The main folder acts as my unsorted/unplayed category, and Favorites/Meh/Shit covers pretty much everything else.
Favorites, Installed, Completed, Multiplayer, Will not play for a while
I have my Steam Library organized by genre. FPS, RPG, RTS, ect. Then I have a backlog category where I put the games I know I want to get around to playing eventually and a Completed category for games that I've finished and am probably not going to go back to.
Not doing it
I organize by game release year. Not when it was released on steam or even PC but whenever that game was initially released on any platform. From 1997 to 2023.
I put it in respective collections:
- ToDo
- Completed
- Gold & Completed
- Sim
- Casual
- Local Multiplayer ...
games beaten, and games not beaten. Simply like that
In my case, it's even worse due to using other services too. What I end up doing is noting everything on digital sheets like LibreOffice, and trying to organize in a way that makes sense.

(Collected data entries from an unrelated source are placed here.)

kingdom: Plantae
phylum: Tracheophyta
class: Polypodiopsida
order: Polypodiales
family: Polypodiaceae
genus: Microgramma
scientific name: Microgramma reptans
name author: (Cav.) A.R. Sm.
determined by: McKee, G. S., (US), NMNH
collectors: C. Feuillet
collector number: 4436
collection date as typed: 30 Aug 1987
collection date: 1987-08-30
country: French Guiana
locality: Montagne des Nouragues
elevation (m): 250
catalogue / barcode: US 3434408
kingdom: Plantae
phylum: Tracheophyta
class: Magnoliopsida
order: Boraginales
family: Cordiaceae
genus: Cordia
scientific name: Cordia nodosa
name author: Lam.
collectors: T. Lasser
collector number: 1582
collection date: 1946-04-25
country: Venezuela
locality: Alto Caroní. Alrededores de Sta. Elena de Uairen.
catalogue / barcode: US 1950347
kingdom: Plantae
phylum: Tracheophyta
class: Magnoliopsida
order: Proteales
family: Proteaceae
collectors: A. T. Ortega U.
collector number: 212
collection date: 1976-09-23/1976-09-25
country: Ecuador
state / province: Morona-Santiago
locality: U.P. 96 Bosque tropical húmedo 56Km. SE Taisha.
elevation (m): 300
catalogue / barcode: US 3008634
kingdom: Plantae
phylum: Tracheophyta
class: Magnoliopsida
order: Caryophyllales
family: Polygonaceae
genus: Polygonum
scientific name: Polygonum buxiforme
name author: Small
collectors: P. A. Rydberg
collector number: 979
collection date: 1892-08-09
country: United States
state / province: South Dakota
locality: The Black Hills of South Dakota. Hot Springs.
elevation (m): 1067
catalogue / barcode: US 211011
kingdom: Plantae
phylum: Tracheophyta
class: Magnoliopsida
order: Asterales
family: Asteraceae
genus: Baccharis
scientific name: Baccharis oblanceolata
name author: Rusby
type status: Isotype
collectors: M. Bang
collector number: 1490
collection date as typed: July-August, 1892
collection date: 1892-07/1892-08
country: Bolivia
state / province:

I honestly didn't even know you could. With just over 100 games I've never felt the need to though, I can wade through them pretty easily and remember what I have.
I sort by last played. Sometimes by user score if I feel like trying something I've had but haven't played yet.
I add games I plan to play or might play in the coming year(s) to favorites and then collapse the non-favorites tab.
I sort by the 2 games I play and the a section for all the games I brought, never played or downloaded.
For the most part, I don't. I do have two custom filters tho. One for classic FPS (IE "boomer shooters") and one for Fromsoft games.
I have 4 main collections. I have favorites, multiplayer games that I play with friends, games that I have yet to finish but do plan on playing, and then games that I've finished. The unsorted stuff are games that I don't plan on playing. Maybe I'll get to the unsorted stuff someday, but not for the near future.
It's simple enough for me to understand and manage.
I use playnite
I've got about two dozen collections dedicated to various single store tags, or combinations of tags, most of them genres, but a few like "multiplayer" "co-op", etc.
I've never grouped them based on my opinion of them, but I do like that idea, and may start doing it now.